Tread carefully when it comes to regulating digital currencies like Bitcoin – that’s the advice of Canada’s Standing Senate Committee on Banking, Trade and Commerce after a 14-month study of digital currency.

Released just as Parliament is riding ahead of the scheduled October federal election, the Senate committee released its report on Friday. Over 14 months the committee heard from 55 witnesses, including civil servants, law enforcement agencies, the financial services sector, digital currency-related businesses and payment card operators.

“We believe that the best way to move forward with digital currencies is to monitor the technologies, particularly cryptocurrencies, as they evolve, while government organizations, such as Canada Revenue Agency, the Financial Transactions and Reports Analysis Centre of Canada (FINTRAC) and police services continue learning to navigate and use blockchain technology,” said Senator Irving Gerstein, the committee chair, in a statement. “These new technologies may have innovative and as-yet unimagined applications and are at a delicate stage in their development and use.  We must tread carefully when contemplating regulations that might restrict and stifle their potential.”

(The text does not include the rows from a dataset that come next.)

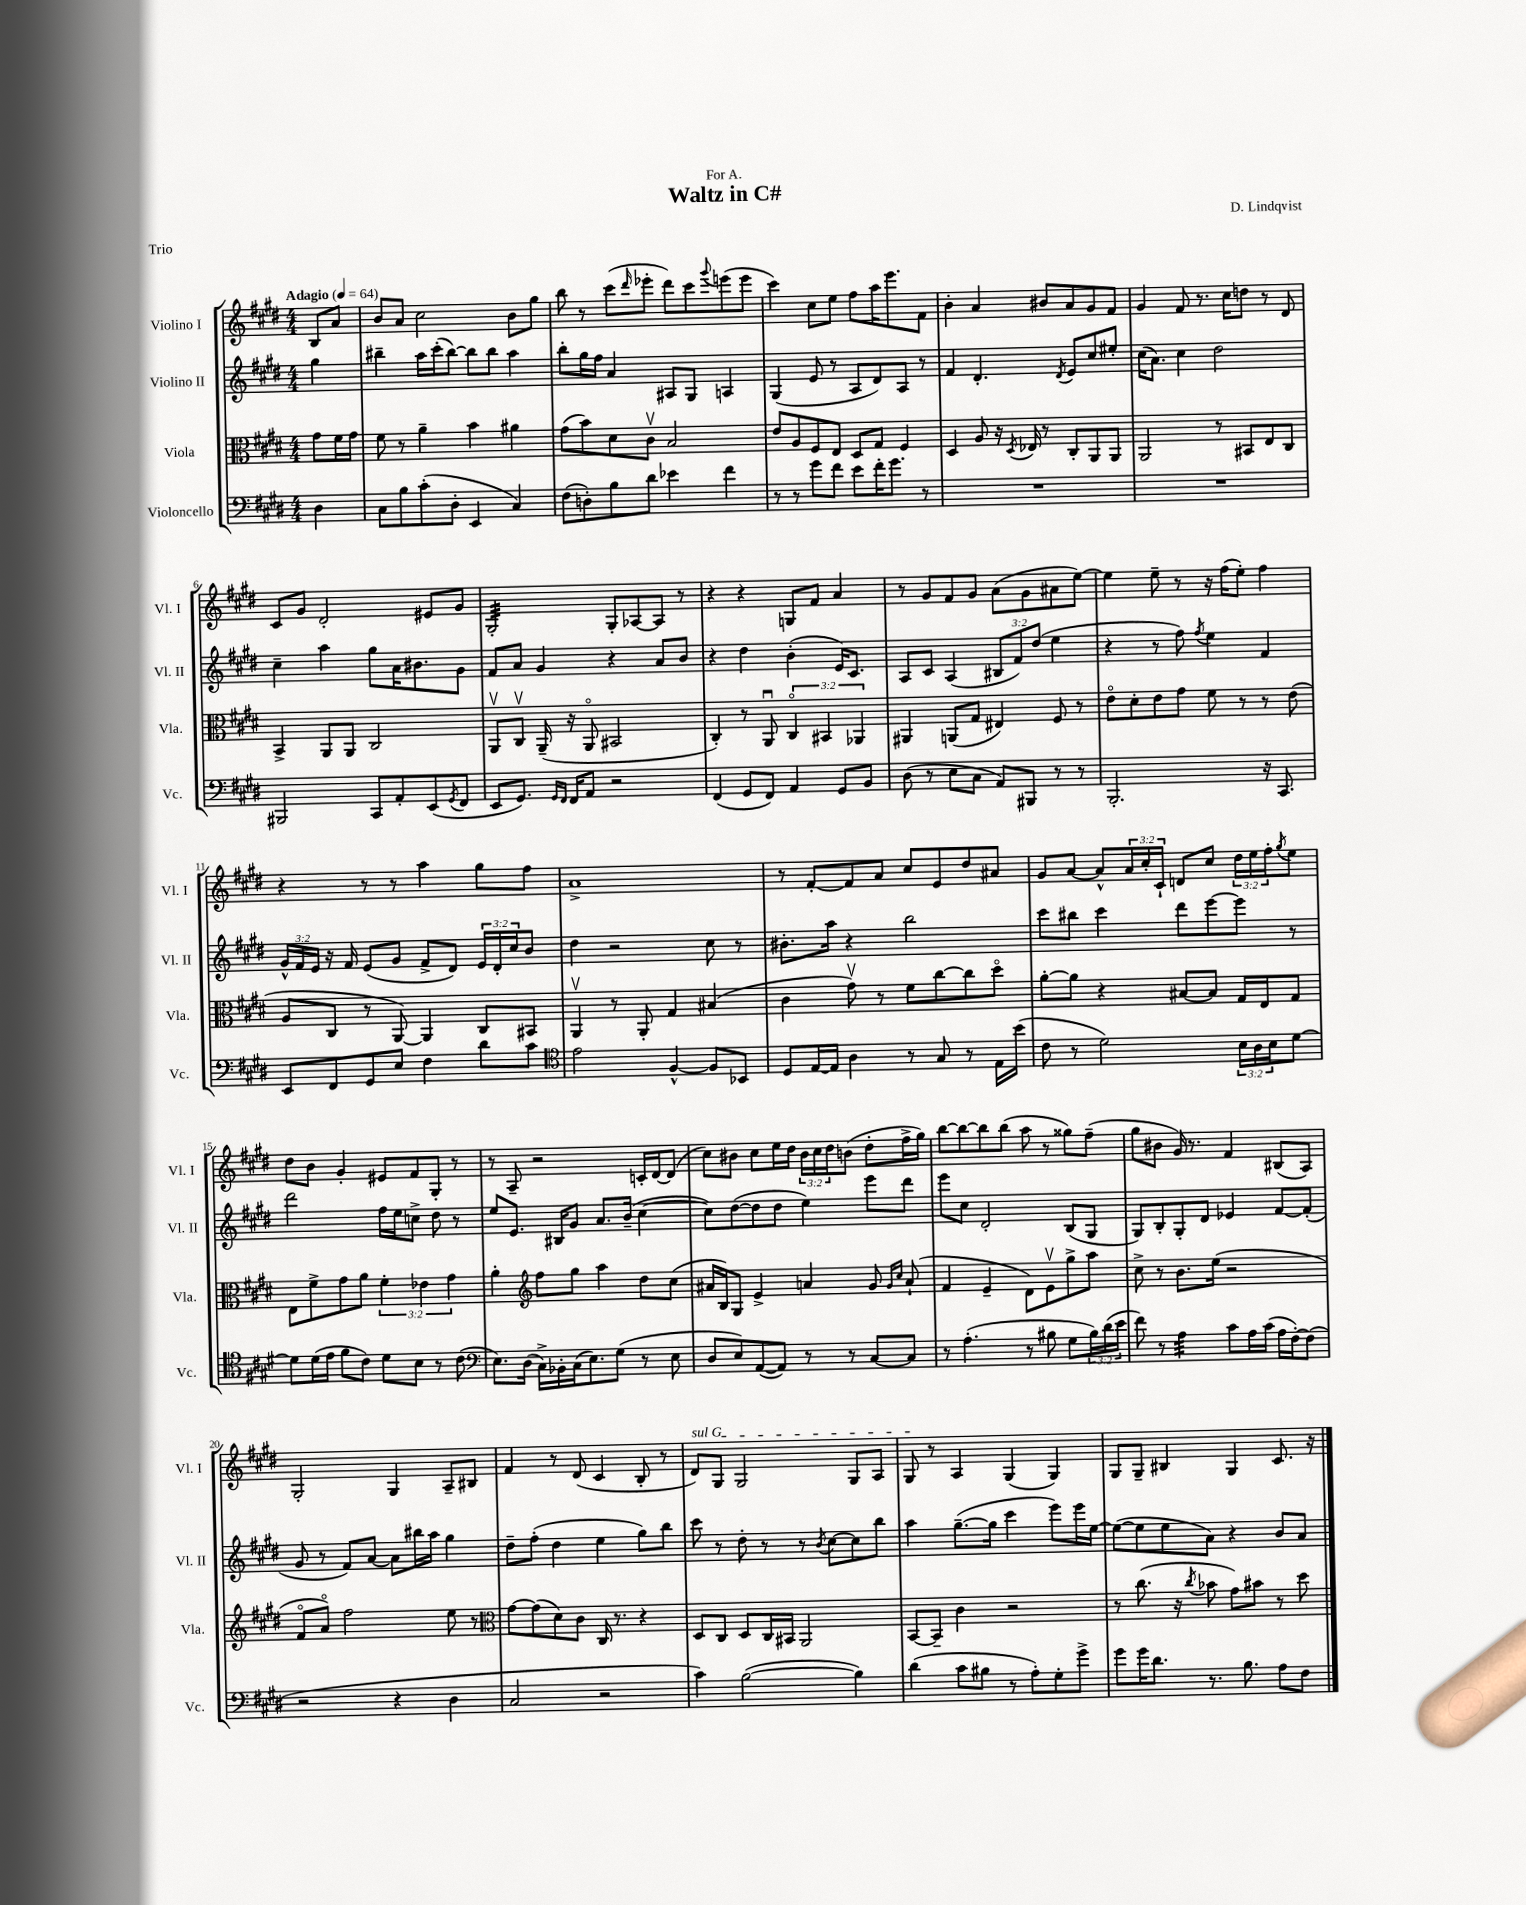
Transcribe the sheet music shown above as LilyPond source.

\header { title = "Waltz in C#" composer = "D. Lindqvist" dedication = "For A." piece = "Trio" }
<<
\new StaffGroup <<
\new Staff = "s0" \with { instrumentName = "Violino I" shortInstrumentName = "Vl. I" } {
    \clef treble \key e \major \numericTimeSignature \time 4/4 \override Staff.TupletNumber.text = #tuplet-number::calc-fraction-text \partial 4 \tempo "Adagio" 4 = 64
    b8 a'8 |
    b'8 a'8 cis''2 b'8 gis''8 |
    b''8 r8 cis'''8( \grace { dis'''16 } ees'''8-. dis'''8) cis'''8 \appoggiatura { gis'''8 } e'''8( e'''8 |
    cis'''4) cis''8 e''8 fis''8 a''16 e'''8. fis'8 |
    b'4-. a'4 bis'8 a'8 gis'8 fis'8 |
    gis'4 fis'8 r8. cis''16 d''8 r8 dis'8 |
    cis'8 gis'8 dis'2-. eis'8 gis'8 |
    gis2:32-. gis8-. aes8~ aes8 r8 |
    r4 r4 g8 fis'8 a'4 |
    r8 gis'8 fis'8 gis'8 a'8( gis'8 ais'8 e''8~) |
    e''4 e''8-- r8 r16 fis''16( e''8-.) fis''4 |
    r4 r8 r8 a''4 gis''8 fis''8 |
    a'1-> |
    r8 fis'8~-. fis'8 a'8 cis''8 e'8 dis''8 ais'8 |
    gis'8 a'8~ a'8-^ \tuplet 3/2 { a'16 cis''16-. cis'16-! } d'8 cis''8 \tuplet 3/2 { dis''16 e''16 fis''16-. } \acciaccatura { gis''8 } e''8 |
    dis''8 b'8 gis'4-. eis'8 fis'8 gis8-. r8 |
    r8 a8-- r2 c'16-. dis'16~ dis'8( |
    cis''8) bis'8 cis''8 e''16 dis''16 \tuplet 3/2 { bis'16 cis''16 dis''16 } b'8( dis''8-. fis''16-> gis''16) |
    b''8~ b''8~ b''8 b''8( a''8 r8 gisis''8) fis''8--( |
    gis''8 bis'8 gis'16) r8. fis'4 bis8( a8) |
    gis2-. gis4 a8-- bis8 |
    fis'4 r8 dis'8( cis'4 b8-. r8 |
    \once \override TextSpanner.bound-details.left.text = \markup { \italic "sul G" } dis'8\startTextSpan) gis8 gis2 gis8 a8 |
    gis8\stopTextSpan r8 a4 gis4( gis4) |
    gis8 gis8-- bis4 gis4 cis'8. r16 \bar "|." |
}
\new Staff = "s1" \with { instrumentName = "Violino II" shortInstrumentName = "Vl. II" } {
    \clef treble \key e \major \numericTimeSignature \time 4/4 \override Staff.TupletNumber.text = #tuplet-number::calc-fraction-text \partial 4
    gis''4 |
    bis''4-- a''16 cis'''16-.( bis''8~) bis''8 bis''8 a''4 |
    b''8-. gis''16 fis''16 a'4 ais8 gis8 a4 |
    gis4( e'8 r8 a8 dis'8) a8 r8 |
    fis'4 dis'4.-. \acciaccatura { dis'8 } e'8 cis''8 eis''8-. |
    cis''16( a'8.) cis''4 dis''2 |
    cis''4-- a''4 gis''8 a'16 bis'8. gis'8 |
    fis'8 a'8 gis'4 r4 a'8 b'8 |
    r4 dis''4 b'4-.( e'16) cis'8. |
    a8 cis'8 a4( \tuplet 3/2 { bis8 fis'8) dis''8( } e''4 |
    r4 r8 fis''8) \acciaccatura { fis''8 } e''4 fis'4 |
    \tuplet 3/2 { gis'16-^ fis'16 e'16 } r16 fis'16 e'8( gis'8 fis'8-> dis'8) \tuplet 3/2 { e'16 dis'16-. cis''16 } b'8 |
    dis''4 r2 cis''8 r8 |
    bis'8.-. a''16 r4 b''2 |
    cis'''8 bis''8 cis'''4 dis'''8 e'''8~ e'''8 r8 |
    dis'''2 fis''16 e''16 c''8-> dis''8 r8 |
    e''8 e'8. bis16 gis'8 a'8. b'16--( cis''4~ |
    cis''8) dis''8~( dis''8 dis''8 e''4) e'''8 dis'''8 |
    e'''8 cis''8 dis'2-. b8( gis8 |
    gis8) b8-. gis8-. dis'8 ees'4 fis'8~ fis'8-.( |
    gis'8 r8 fis'8) a'8~ a'8 bis''16 a''16 gis''4 |
    dis''8-- fis''8-.( dis''4 e''4 gis''8) b''8 |
    cis'''8 r8 dis''8-. r8 r8 \acciaccatura { b'8 } cis''8~ cis''8 b''8 |
    a''4 gis''8.~--( gis''16 cis'''4 e'''8) e'''16 e''16~ |
    e''8~( e''8 e''8 a'8) r4 b'8 a'8 \bar "|." |
}
\new Staff = "s2" \with { instrumentName = "Viola" shortInstrumentName = "Vla." } {
    \clef alto \key e \major \numericTimeSignature \time 4/4 \override Staff.TupletNumber.text = #tuplet-number::calc-fraction-text \partial 4
    gis'8 fis'16 gis'16 |
    fis'8 r8 a'4-- b'4 ais'4 |
    gis'8( b'8) dis'8 cis'8\upbow b2 |
    e'8 a8 fis8 e8 dis8 gis8 fis4 |
    dis4 a8 r16 \acciaccatura { dis8 } ees16 r8 cis8-. a,8 a,8 |
    a,2 r8 bis,8 e8 cis8 |
    b,4-> a,8 a,8 cis2 |
    a,8\upbow cis8\upbow a,16--( r16 a,8\flageolet bis,2 |
    cis4-.) r8 a,8\downbow \tuplet 3/2 { cis4\flageolet bis,4 aes,4 } |
    ais,4 a,8( gis8 eis4) fis8 r8 |
    e'8\flageolet dis'8-. e'8 gis'8 fis'8 r8 r8 e'8( |
    a8 cis8 r8 a,8~) a,4 cis8 bis,8 |
    a,4\upbow r8 a,8-. gis4 bis4( |
    cis'4 gis'8\upbow) r8 fis'8 cis''8~ cis''8 dis''8\flageolet |
    a'8~-. a'8 r4 bis8~ bis8 gis16 e16 gis8 |
    e8 fis'8-> gis'8 a'8 \tuplet 3/2 { fis'4-. ees'4 gis'4 } |
    a'4-. \clef treble fis''8 gis''8 a''4 dis''8 cis''8( |
    ais'16 b16) gis8 e'4-> a'4 gis'8 \grace { gis'16 cis''16 } a'8-!( |
    fis'4 e'4-- dis'8) e'8\upbow gis''8-> a''8 |
    cis''8-> r8 b'8. e''16( r2 |
    fis'8\flageolet a'8\flageolet) fis''2 e''8 r8 |
    \clef alto gis'8~ gis'8( dis'8) cis'8 cis16 r8. r4 |
    dis8 cis8 dis8 cis16 bis,16 a,2 |
    b,8~ b,8-- cis'4 r2 |
    r8 cis''8.( r16 \acciaccatura { cis''8 } bes'8 gis'8) bis'8 r8 dis''8 \bar "|." |
}
\new Staff = "s3" \with { instrumentName = "Violoncello" shortInstrumentName = "Vc." } {
    \clef bass \key e \major \numericTimeSignature \time 4/4 \override Staff.TupletNumber.text = #tuplet-number::calc-fraction-text \partial 4
    dis4 |
    cis8 b8 cis'8-.( dis8-. e,4 cis4) |
    fis8( d8-.) b8 dis'8 ees'4 fis'4 |
    r8 r8 gis'8 fis'8 e'8 fis'16-. gis'8. r8 |
    R1 |
    R1 |
    bis,,2 cis,8 a,8-. e,8( \acciaccatura { gis,8 } fis,8 |
    e,8 gis,8.) \grace { gis,16 fis,16 } fis,16 a,8 r2 |
    fis,4( gis,8 fis,8) a,4 gis,8 b,8 |
    dis8( r8 e8 cis8 a,8) bis,,8 r8 r8 |
    b,,2.-. r16 cis,8. |
    e,8 fis,8 gis,8 e8 fis4 dis'8 cis'8 |
    \clef tenor e'2 fis4~-^ fis8 bes,8 |
    dis8 e16~ e16 a4 r8 gis8 r8 e16 b'16( |
    cis'8 r8 dis'2) \tuplet 3/2 { b16 a16 b16 } dis'8~ |
    dis'8 dis'16( e'16 fis'8 cis'8) dis'8 b8 r8 cis'8( |
    \clef bass e8.) dis16( cis16->) bes,16-. cis16( e8.) gis8( r8 e8 |
    dis8 e8) a,8~( a,8) r8 r8 cis8~ cis8 |
    r8 a4.-.( r8 bis8 gis8 \tuplet 3/2 { bis16) dis'16( e'16 } |
    fis'8) r8 a4:32 cis'8 a16 cis'16( a16 fis16~-.) fis8( |
    r2 r4 dis4 |
    cis2 r2 |
    cis'4) b2~( b4) |
    dis'4( cis'8 bis8 r8 a8-.) gis8-. gis'8-> |
    gis'8 gis'16 dis'8. r8. b8. a8 fis8 \bar "|." |
}
>>
>>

The committee does recognize the potential for digital currencies to be used for tax evasion, money laundering, and terrorist financing, and recommends the government require digital currency exchanges to follow the same requirements as any other money services business with regards to anti-money laundering and anti-terrorist financing measures.

Senators were bullish on the blockchain technology that underpins digital currencies such as Bitcoin, saying it could help bring financial services to the one-third of the world’s population that doesn’t have access to traditional banking services, could allow more secure financial transactions by putting one’s security and online identity into their own hands, reduce the cost of financial services and help governments increase the security of the private information they hold.

“Cryptocurrencies are so much more than just virtual cash – they’re the force behind a new way of interacting over the internet,” said Senator Céline Hervieux-Payette, the Committee’s Deputy Chair. “An increasing number of organizations – including Microsoft, Dell, Amazon, Home Depot, Subway and Simon Fraser University – have embraced digital currency. The Banking Committee is confident that the implementation of our recommendations will have positive outcomes for consumers, merchants, digital currency-related businesses, Canada’s financial services sector and others.”

The committee report makes eight specific recommendations, including that the federal government consider using blockchain technology to more securely deliver government services, that digital currency exchanges to meet the same requirements as money services businesses, that the federal government work with other countries to develop global guidelines for digital currencies, and that the Canada Revenue Agency remind Canadians about the tax obligations associated with digital currencies.